**Problem to solve**
Copy each line of the entries that includes the word "above".

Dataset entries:
··········
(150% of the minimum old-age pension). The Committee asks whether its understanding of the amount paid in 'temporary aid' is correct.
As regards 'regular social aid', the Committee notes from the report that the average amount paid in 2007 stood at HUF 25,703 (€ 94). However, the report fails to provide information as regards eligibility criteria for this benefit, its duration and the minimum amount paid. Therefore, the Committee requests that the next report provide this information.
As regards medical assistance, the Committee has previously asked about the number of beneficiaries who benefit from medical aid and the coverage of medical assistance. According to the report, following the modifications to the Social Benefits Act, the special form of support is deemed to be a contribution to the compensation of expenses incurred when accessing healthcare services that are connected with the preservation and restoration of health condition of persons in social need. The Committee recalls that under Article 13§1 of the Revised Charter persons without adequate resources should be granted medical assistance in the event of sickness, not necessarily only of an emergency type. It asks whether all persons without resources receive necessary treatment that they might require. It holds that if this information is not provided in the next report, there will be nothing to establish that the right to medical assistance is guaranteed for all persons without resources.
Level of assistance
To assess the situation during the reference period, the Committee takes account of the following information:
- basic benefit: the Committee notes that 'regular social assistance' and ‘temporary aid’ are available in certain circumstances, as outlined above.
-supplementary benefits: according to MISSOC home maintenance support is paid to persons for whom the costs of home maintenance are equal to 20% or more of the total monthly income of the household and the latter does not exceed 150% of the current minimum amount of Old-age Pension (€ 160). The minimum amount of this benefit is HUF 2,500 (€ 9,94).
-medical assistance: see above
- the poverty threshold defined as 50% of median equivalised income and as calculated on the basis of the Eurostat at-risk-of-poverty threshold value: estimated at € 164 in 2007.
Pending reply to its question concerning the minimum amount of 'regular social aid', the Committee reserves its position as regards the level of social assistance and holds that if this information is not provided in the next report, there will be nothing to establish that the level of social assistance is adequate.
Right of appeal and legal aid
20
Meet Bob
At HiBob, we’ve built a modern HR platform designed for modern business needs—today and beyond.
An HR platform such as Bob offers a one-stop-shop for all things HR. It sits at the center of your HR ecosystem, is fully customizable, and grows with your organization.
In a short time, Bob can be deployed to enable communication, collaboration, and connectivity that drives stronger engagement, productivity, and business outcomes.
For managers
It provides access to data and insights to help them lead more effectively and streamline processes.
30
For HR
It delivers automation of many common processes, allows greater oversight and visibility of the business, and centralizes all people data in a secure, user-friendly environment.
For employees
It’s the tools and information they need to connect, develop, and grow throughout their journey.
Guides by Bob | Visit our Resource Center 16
··········
**Response**
- basic benefit: the Committee notes that 'regular social assistance' and ‘temporary aid’ are available in certain circumstances, as outlined above.
-medical assistance: see above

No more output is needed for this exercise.